If you answered “No” to any of these questions, then yes, your brand is in trouble. Not only is your corporate identity weak and your brand awareness limited but you are also getting swallowed by cyberspace and your competitors.

At Content Marketing World, the leading content marketing event that took place last week from Sept. 9-11, Don E. Schultz, professor emeritus-in-service at Northwestern University, wasn’t afraid to let the thousands of audience members know that their brands, or their clients’ brands, were in trouble.

As he put it, “Whatever we are doing and however we are doing it, is somehow not penetrating, breaking through nor differentiating.”

“That’s a major issue because you cannot get any type of premium pricing, you can’t demand premium location in stores and, more importantly, you can’t demand anything if consumers say they are all the same,” he added.

That similar sentiment was expressed by many of the keynotes and breakout session leaders throughout the week, as leading content marketers contended that brand strategy and content marketing are more important than ever but many companies’ efforts are proving futile.
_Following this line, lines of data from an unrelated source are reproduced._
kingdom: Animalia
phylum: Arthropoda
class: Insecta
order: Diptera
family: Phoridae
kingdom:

So how do you get your brand out of trouble? By first figuring out where you went wrong in the first place.

According to Schultz, the first place that many brands go wrong is in forgetting that they have a story to tell. As marketers, we have gotten so caught up in offering the best “gimmicks, gizmos, apps and deals” that we have lost sight of the fact that consumers buy brands because of stories and not because of deals. To avoid this, make sure that your brand is thinking like a consumer, instead of a marketer.
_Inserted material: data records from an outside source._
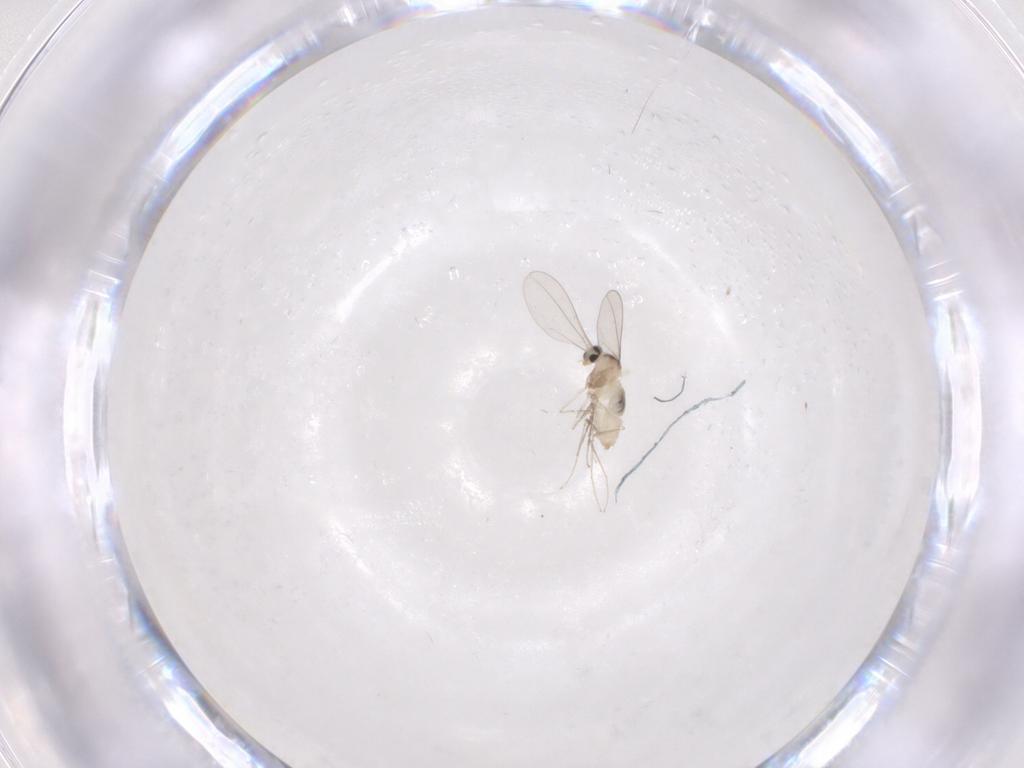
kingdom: Animalia
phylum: Arthropoda
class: Insecta
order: Diptera
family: Cecidomyiidae
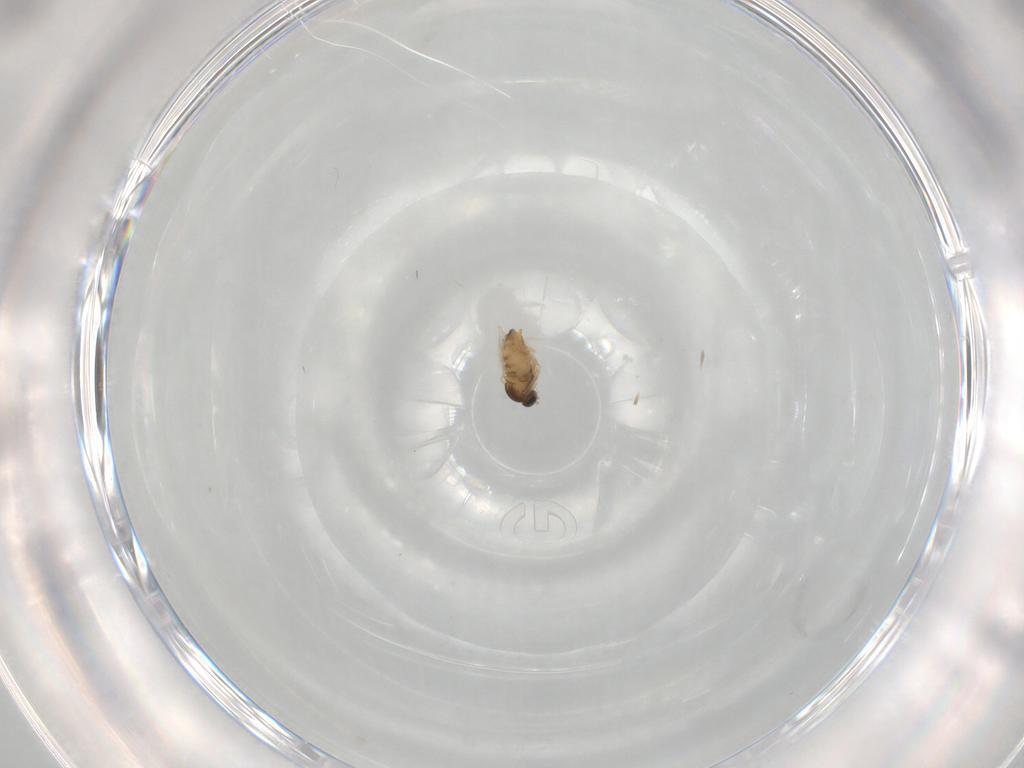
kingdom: Animalia
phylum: Arthropoda
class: Insecta
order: Diptera
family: Cecidomyiidae
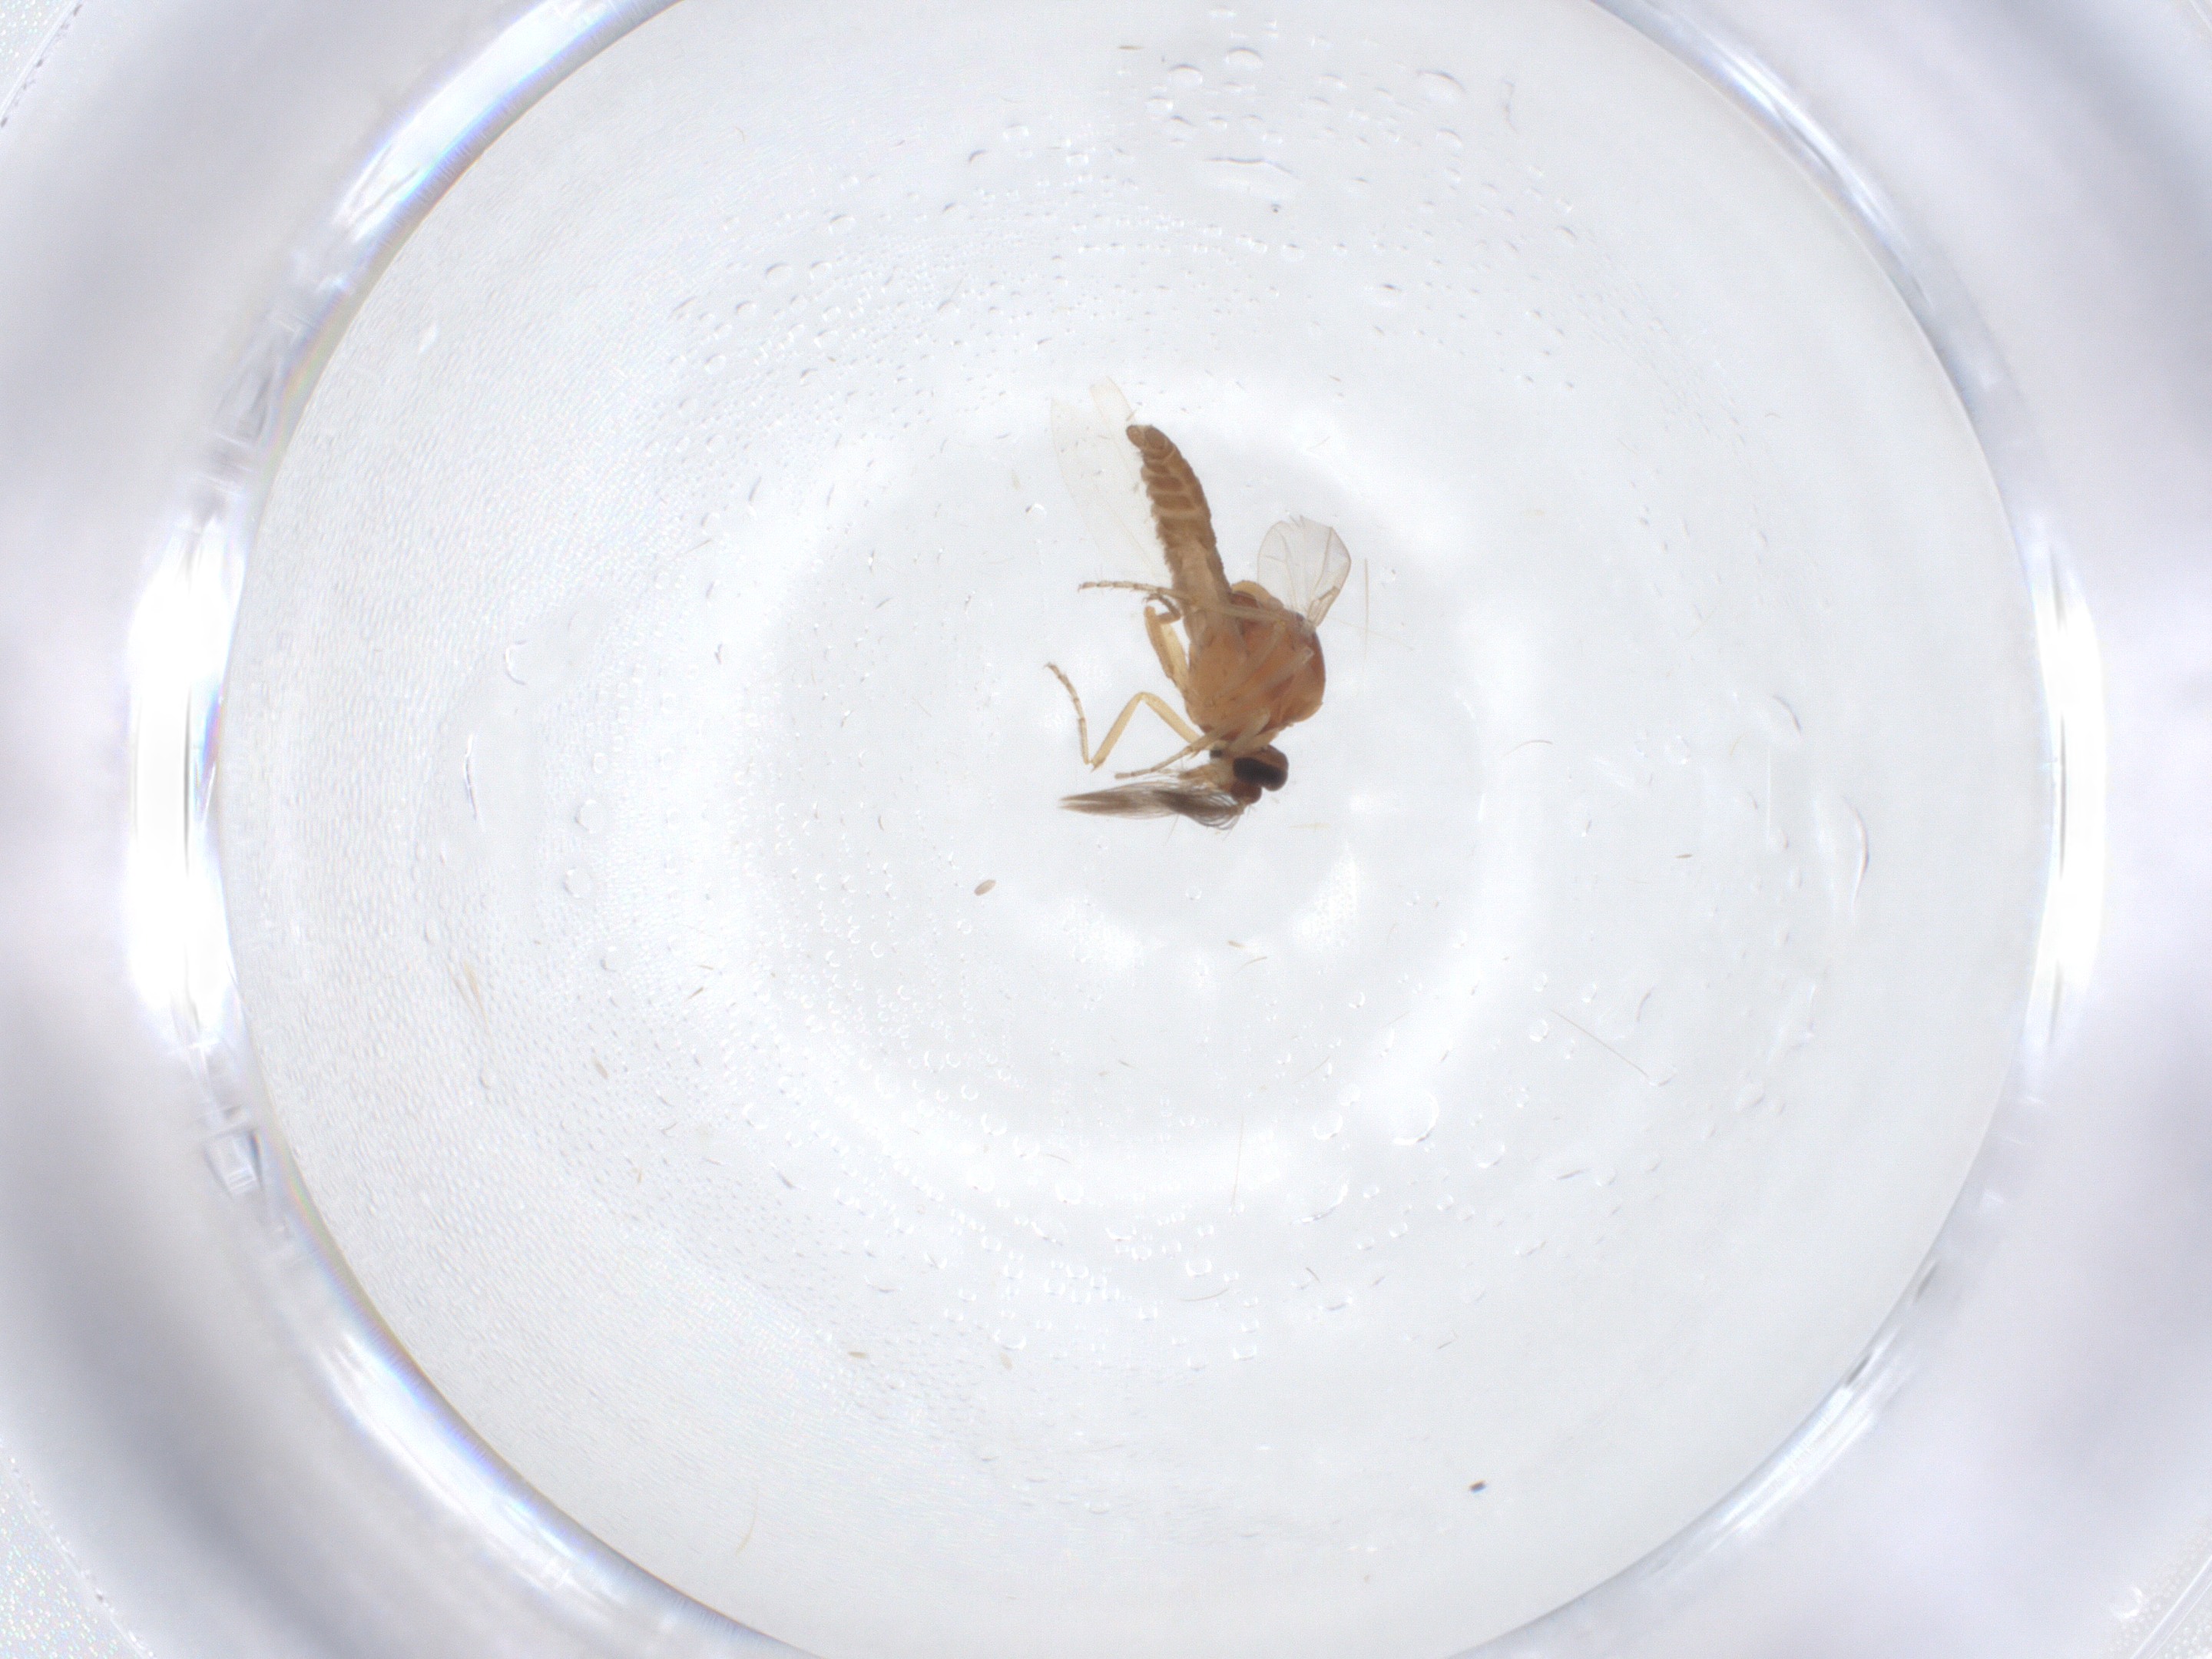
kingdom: Animalia
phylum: Arthropoda
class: Insecta
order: Diptera
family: Ceratopogonidae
Below are a few tips to get your brand out of the hot water:

  1.  Have a Strategy: Even if that strategy is to start from scratch, have a clear outline of where you want to take your brand. Maybe you want to be number one on the search results for “financial advising.” Or perhaps you want to grow your Twitter presence from 100 followers to 1,000. No matter your goal, have a clear idea of where you want to take your brand.
  2.  Embrace Failure: Instead of investing even more marketing dollars into a pursuit that has been largely useless, don’t be afraid to embrace failure. As put so succinctly by Vice President of Global Advertising Strategy and Creative Excellence Jonathan Mildenhall of the Coca-Cola company at Content Marketing World, “Companies who don’t have room to fail, don’t have the right to grow.”
  3.  Try Something New: And that “something new” should be telling your story. The beauty of content marketing is that you are able to organically sell your company through the dissemination of custom, tailored copy. Your new marketing venture for the remainder of 2013 should be to spend a bit more time honing your blog strategy and content creation with the hopes of augmenting your brand awareness, boosting your thought leadership, and driving web traffic.

Industry analysts may be predicting that that vast majority of brands are in trouble, but that doesn’t mean that yours has to remain in an insecure environment.